LA PATATA VOLA/1 In Europa quella di Bologna


BOLOGNA, 19 MAR. 2010 – Un riconoscimento atteso da anni. Il marchio Dop, ovvero di Denominazione d’origine protetta, per la patata di Bologna. Il tubero tipico delle fertili pianure e zone pedecollinari del bolognese da ieri è nella lista dei 900 prodotti che rappresentano l’eccellenza dell’agroalimentare europeo.
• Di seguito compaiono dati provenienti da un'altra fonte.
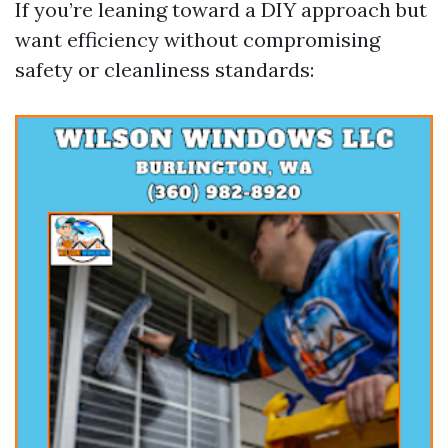
If you’re leaning toward a DIY approach but
want efficiency without compromising
safety or cleanliness standards:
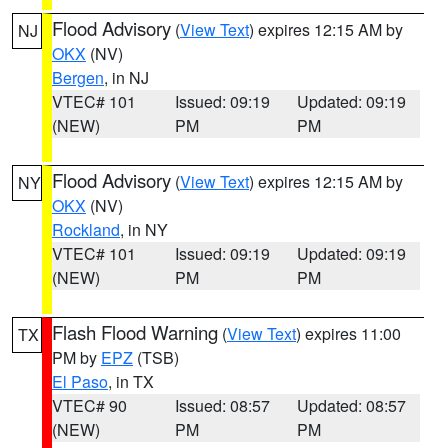
Flood Advisory
(
View Text
) expires 12:15 AM by
NJ
OKX
(NV)
Bergen
, in NJ
VTEC# 101
Issued: 09:19
Updated: 09:19
(NEW)
PM
PM
Flood Advisory
(
View Text
) expires 12:15 AM by
NY
OKX
(NV)
Rockland
, in NY
VTEC# 101
Issued: 09:19
Updated: 09:19
(NEW)
PM
PM
Flash Flood Warning
(
View Text
) expires 11:00
TX
PM by
EPZ
(TSB)
El Paso
, in TX
VTEC# 90
Issued: 08:57
Updated: 08:57
(NEW)
PM
PM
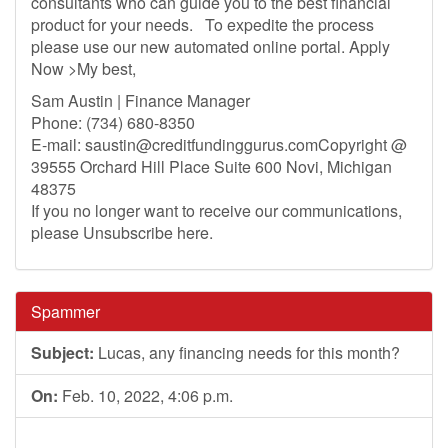
consultants who can guide you to the best financial
product for your needs. To expedite the process
please use our new automated online portal. Apply
Now >My best,
Sam Austin | Finance Manager
Phone: (734) 680-8350
E-mail:
saustin@creditfundinggurus.comCopyright
@
39555 Orchard Hill Place Suite 600 Novi, Michigan
48375
If you no longer want to receive our communications,
please Unsubscribe here.
Spammer
Subject:
Lucas, any financing needs for this month?
On:
Feb. 10, 2022, 4:06 p.m.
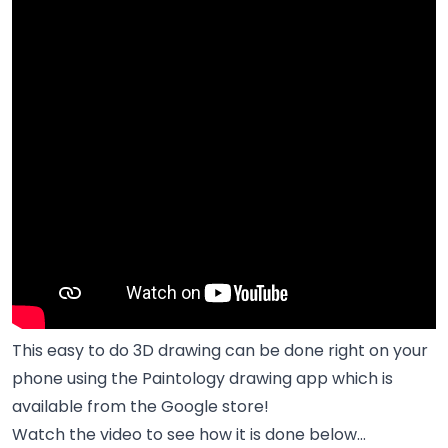
This easy to do 3D drawing can be done right on your
phone using the
Paintology drawing app
which is
available from the Google store!
Watch the video to see how it is done below...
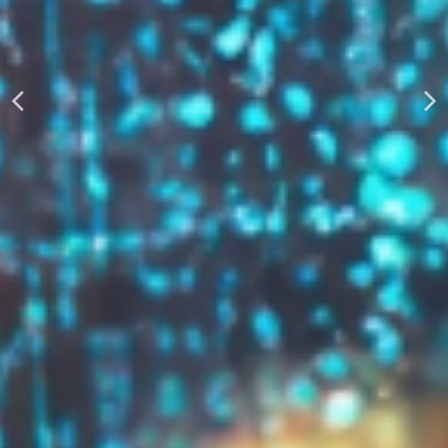
AUTOMATICALLY
Boost Your Visibility
Start Building Your Brand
Bruxelles ha infatti dato il via libera definitivo all’iscrizione nel Registro europeo delle Denominazioni d’origine e indicazioni geografiche protette (Dop e Igp) all’alimento che da sempre è legato al territorio bolognese."La risposta migliore alla patata Ogm ‘Amflora’ approvata recentemente dalla Commissione europea", esulta la Coldiretti Emilia-Romagna ricordando i rischi legati al transgenico "consente di ottenere più amido ma contiene al suo interno un gene "marker" che conferisce resistenza a un antibiotico importante per la salute umana."Il bollino Dop alla patata di Bologna è stato assegnato grazie alle caratteristiche dei suoli in cui viene coltivata e grazie alle tecniche colturali costantemente aggiornate che le vengono dedicate, sempre in rispetto delle più antiche tradizioni. La forma della patata di Bologna è un ovale allungato, la polpa è consistente e tende al giallo paglierino, la buccia è liscia e chiara.Secondo il rigido disciplinare autorizzato dall’Ue, la produzione della "Patata di Bologna" Dop, ottenuta dalla varietà Primura, deve avvenire interamente – dalla coltivazione al confezione – nell’ambito della provincia di Bologna, applicando le conoscenze e le pratiche messe a punto in anni di ricerca, sperimentazione ed esperienza dai produttori locali.